Your goal.
Copy the source text of each record below verbatim, with no changes.

The data.
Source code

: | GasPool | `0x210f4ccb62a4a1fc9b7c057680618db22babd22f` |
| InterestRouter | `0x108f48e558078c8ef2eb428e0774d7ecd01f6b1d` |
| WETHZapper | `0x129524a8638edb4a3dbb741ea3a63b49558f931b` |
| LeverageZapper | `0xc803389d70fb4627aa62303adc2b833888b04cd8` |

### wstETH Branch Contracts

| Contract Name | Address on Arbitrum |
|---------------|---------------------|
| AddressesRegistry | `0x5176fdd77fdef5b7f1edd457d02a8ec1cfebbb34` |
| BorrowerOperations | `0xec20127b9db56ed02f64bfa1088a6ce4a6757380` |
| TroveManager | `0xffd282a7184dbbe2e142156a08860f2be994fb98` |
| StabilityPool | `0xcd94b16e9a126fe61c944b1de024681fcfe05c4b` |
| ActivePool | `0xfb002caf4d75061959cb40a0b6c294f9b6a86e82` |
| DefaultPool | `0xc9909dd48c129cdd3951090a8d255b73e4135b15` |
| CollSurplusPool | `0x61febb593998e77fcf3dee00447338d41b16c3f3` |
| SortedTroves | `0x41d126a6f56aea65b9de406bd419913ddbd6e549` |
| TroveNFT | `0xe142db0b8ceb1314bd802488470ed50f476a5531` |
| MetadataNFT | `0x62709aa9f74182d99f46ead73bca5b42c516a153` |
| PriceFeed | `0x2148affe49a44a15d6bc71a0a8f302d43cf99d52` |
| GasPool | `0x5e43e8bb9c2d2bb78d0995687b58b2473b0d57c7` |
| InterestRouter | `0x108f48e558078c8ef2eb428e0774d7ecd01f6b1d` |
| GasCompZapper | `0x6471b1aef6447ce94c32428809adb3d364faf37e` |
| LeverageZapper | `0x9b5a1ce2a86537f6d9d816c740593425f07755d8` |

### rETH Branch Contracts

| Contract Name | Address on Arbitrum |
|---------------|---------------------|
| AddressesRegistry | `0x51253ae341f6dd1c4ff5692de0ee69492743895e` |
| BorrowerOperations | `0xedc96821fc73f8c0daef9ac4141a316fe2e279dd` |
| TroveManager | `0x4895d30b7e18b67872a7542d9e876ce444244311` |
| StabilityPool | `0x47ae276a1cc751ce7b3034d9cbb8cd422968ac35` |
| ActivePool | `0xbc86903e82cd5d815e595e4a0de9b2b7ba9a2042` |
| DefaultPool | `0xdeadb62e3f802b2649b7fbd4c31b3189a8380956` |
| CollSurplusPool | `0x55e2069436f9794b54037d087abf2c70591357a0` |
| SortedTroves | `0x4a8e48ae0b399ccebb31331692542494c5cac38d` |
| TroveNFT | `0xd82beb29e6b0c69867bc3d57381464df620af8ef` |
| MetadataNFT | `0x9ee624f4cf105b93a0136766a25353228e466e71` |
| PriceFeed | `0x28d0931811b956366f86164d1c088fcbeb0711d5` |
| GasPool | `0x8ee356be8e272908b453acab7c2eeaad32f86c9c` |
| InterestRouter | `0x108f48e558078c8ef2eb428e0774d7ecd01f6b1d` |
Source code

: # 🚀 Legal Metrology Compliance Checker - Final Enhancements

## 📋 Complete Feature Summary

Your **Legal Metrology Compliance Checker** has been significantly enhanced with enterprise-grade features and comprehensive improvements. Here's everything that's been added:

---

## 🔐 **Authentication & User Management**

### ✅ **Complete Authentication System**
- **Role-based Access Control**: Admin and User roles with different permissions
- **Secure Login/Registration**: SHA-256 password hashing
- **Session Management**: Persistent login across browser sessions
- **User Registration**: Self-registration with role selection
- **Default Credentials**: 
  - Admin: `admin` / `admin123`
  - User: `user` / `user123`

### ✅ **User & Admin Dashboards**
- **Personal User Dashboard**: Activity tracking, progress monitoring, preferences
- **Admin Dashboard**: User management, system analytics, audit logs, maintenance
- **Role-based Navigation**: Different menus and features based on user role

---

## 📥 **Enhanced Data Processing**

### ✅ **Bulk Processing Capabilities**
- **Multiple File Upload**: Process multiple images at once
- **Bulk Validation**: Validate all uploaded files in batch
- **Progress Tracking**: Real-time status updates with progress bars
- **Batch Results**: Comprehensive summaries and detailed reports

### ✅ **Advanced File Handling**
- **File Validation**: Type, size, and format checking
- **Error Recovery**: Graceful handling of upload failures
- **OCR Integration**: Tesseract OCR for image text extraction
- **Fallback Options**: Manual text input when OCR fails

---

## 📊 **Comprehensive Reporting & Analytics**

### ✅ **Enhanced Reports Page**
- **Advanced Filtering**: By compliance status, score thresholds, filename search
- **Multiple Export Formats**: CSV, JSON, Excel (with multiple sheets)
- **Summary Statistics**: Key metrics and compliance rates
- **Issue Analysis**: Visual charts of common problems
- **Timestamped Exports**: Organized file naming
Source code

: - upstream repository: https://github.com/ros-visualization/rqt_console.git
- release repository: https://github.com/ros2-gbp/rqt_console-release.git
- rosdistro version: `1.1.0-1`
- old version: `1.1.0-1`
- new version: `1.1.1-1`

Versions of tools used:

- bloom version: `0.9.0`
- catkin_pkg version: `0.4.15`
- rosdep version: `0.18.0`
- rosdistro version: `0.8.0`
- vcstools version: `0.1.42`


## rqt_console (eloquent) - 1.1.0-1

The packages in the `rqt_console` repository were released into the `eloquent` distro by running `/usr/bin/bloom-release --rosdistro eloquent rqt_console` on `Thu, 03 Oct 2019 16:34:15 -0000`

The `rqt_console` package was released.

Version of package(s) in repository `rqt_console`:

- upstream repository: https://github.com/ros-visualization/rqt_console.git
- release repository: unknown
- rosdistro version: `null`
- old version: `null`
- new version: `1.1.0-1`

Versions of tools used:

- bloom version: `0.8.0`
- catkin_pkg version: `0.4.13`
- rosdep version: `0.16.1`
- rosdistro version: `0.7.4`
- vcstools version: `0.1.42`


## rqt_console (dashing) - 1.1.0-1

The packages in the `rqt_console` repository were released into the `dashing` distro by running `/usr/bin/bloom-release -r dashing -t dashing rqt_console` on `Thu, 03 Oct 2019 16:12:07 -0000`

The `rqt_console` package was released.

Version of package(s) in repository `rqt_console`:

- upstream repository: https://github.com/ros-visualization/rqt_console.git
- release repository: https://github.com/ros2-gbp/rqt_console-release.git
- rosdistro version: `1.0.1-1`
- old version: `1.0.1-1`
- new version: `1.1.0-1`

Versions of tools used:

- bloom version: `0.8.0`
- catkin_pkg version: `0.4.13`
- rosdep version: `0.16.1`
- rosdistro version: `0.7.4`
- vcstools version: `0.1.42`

Expected output.
Source code

: | GasPool | `0x210f4ccb62a4a1fc9b7c057680618db22babd22f` |
| InterestRouter | `0x108f48e558078c8ef2eb428e0774d7ecd01f6b1d` |
| WETHZapper | `0x129524a8638edb4a3dbb741ea3a63b49558f931b` |
| LeverageZapper | `0xc803389d70fb4627aa62303adc2b833888b04cd8` |

### wstETH Branch Contracts

| Contract Name | Address on Arbitrum |
|---------------|---------------------|
| AddressesRegistry | `0x5176fdd77fdef5b7f1edd457d02a8ec1cfebbb34` |
| BorrowerOperations | `0xec20127b9db56ed02f64bfa1088a6ce4a6757380` |
| TroveManager | `0xffd282a7184dbbe2e142156a08860f2be994fb98` |
| StabilityPool | `0xcd94b16e9a126fe61c944b1de024681fcfe05c4b` |
| ActivePool | `0xfb002caf4d75061959cb40a0b6c294f9b6a86e82` |
| DefaultPool | `0xc9909dd48c129cdd3951090a8d255b73e4135b15` |
| CollSurplusPool | `0x61febb593998e77fcf3dee00447338d41b16c3f3` |
| SortedTroves | `0x41d126a6f56aea65b9de406bd419913ddbd6e549` |
| TroveNFT | `0xe142db0b8ceb1314bd802488470ed50f476a5531` |
| MetadataNFT | `0x62709aa9f74182d99f46ead73bca5b42c516a153` |
| PriceFeed | `0x2148affe49a44a15d6bc71a0a8f302d43cf99d52` |
| GasPool | `0x5e43e8bb9c2d2bb78d0995687b58b2473b0d57c7` |
| InterestRouter | `0x108f48e558078c8ef2eb428e0774d7ecd01f6b1d` |
| GasCompZapper | `0x6471b1aef6447ce94c32428809adb3d364faf37e` |
| LeverageZapper | `0x9b5a1ce2a86537f6d9d816c740593425f07755d8` |

### rETH Branch Contracts

| Contract Name | Address on Arbitrum |
|---------------|---------------------|
| AddressesRegistry | `0x51253ae341f6dd1c4ff5692de0ee69492743895e` |
| BorrowerOperations | `0xedc96821fc73f8c0daef9ac4141a316fe2e279dd` |
| TroveManager | `0x4895d30b7e18b67872a7542d9e876ce444244311` |
| StabilityPool | `0x47ae276a1cc751ce7b3034d9cbb8cd422968ac35` |
| ActivePool | `0xbc86903e82cd5d815e595e4a0de9b2b7ba9a2042` |
| DefaultPool | `0xdeadb62e3f802b2649b7fbd4c31b3189a8380956` |
| CollSurplusPool | `0x55e2069436f9794b54037d087abf2c70591357a0` |
| SortedTroves | `0x4a8e48ae0b399ccebb31331692542494c5cac38d` |
| TroveNFT | `0xd82beb29e6b0c69867bc3d57381464df620af8ef` |
| MetadataNFT | `0x9ee624f4cf105b93a0136766a25353228e466e71` |
| PriceFeed | `0x28d0931811b956366f86164d1c088fcbeb0711d5` |
| GasPool | `0x8ee356be8e272908b453acab7c2eeaad32f86c9c` |
| InterestRouter | `0x108f48e558078c8ef2eb428e0774d7ecd01f6b1d` |
Source code

: # 🚀 Legal Metrology Compliance Checker - Final Enhancements

## 📋 Complete Feature Summary

Your **Legal Metrology Compliance Checker** has been significantly enhanced with enterprise-grade features and comprehensive improvements. Here's everything that's been added:

---

## 🔐 **Authentication & User Management**

### ✅ **Complete Authentication System**
- **Role-based Access Control**: Admin and User roles with different permissions
- **Secure Login/Registration**: SHA-256 password hashing
- **Session Management**: Persistent login across browser sessions
- **User Registration**: Self-registration with role selection
- **Default Credentials**: 
  - Admin: `admin` / `admin123`
  - User: `user` / `user123`

### ✅ **User & Admin Dashboards**
- **Personal User Dashboard**: Activity tracking, progress monitoring, preferences
- **Admin Dashboard**: User management, system analytics, audit logs, maintenance
- **Role-based Navigation**: Different menus and features based on user role

---

## 📥 **Enhanced Data Processing**

### ✅ **Bulk Processing Capabilities**
- **Multiple File Upload**: Process multiple images at once
- **Bulk Validation**: Validate all uploaded files in batch
- **Progress Tracking**: Real-time status updates with progress bars
- **Batch Results**: Comprehensive summaries and detailed reports

### ✅ **Advanced File Handling**
- **File Validation**: Type, size, and format checking
- **Error Recovery**: Graceful handling of upload failures
- **OCR Integration**: Tesseract OCR for image text extraction
- **Fallback Options**: Manual text input when OCR fails

---

## 📊 **Comprehensive Reporting & Analytics**

### ✅ **Enhanced Reports Page**
- **Advanced Filtering**: By compliance status, score thresholds, filename search
- **Multiple Export Formats**: CSV, JSON, Excel (with multiple sheets)
- **Summary Statistics**: Key metrics and compliance rates
- **Issue Analysis**: Visual charts of common problems
- **Timestamped Exports**: Organized file naming
Source code

: - upstream repository: https://github.com/ros-visualization/rqt_console.git
- release repository: https://github.com/ros2-gbp/rqt_console-release.git
- rosdistro version: `1.1.0-1`
- old version: `1.1.0-1`
- new version: `1.1.1-1`

Versions of tools used:

- bloom version: `0.9.0`
- catkin_pkg version: `0.4.15`
- rosdep version: `0.18.0`
- rosdistro version: `0.8.0`
- vcstools version: `0.1.42`


## rqt_console (eloquent) - 1.1.0-1

The packages in the `rqt_console` repository were released into the `eloquent` distro by running `/usr/bin/bloom-release --rosdistro eloquent rqt_console` on `Thu, 03 Oct 2019 16:34:15 -0000`

The `rqt_console` package was released.

Version of package(s) in repository `rqt_console`:

- upstream repository: https://github.com/ros-visualization/rqt_console.git
- release repository: unknown
- rosdistro version: `null`
- old version: `null`
- new version: `1.1.0-1`

Versions of tools used:

- bloom version: `0.8.0`
- catkin_pkg version: `0.4.13`
- rosdep version: `0.16.1`
- rosdistro version: `0.7.4`
- vcstools version: `0.1.42`


## rqt_console (dashing) - 1.1.0-1

The packages in the `rqt_console` repository were released into the `dashing` distro by running `/usr/bin/bloom-release -r dashing -t dashing rqt_console` on `Thu, 03 Oct 2019 16:12:07 -0000`

The `rqt_console` package was released.

Version of package(s) in repository `rqt_console`:

- upstream repository: https://github.com/ros-visualization/rqt_console.git
- release repository: https://github.com/ros2-gbp/rqt_console-release.git
- rosdistro version: `1.0.1-1`
- old version: `1.0.1-1`
- new version: `1.1.0-1`

Versions of tools used:

- bloom version: `0.8.0`
- catkin_pkg version: `0.4.13`
- rosdep version: `0.16.1`
- rosdistro version: `0.7.4`
- vcstools version: `0.1.42`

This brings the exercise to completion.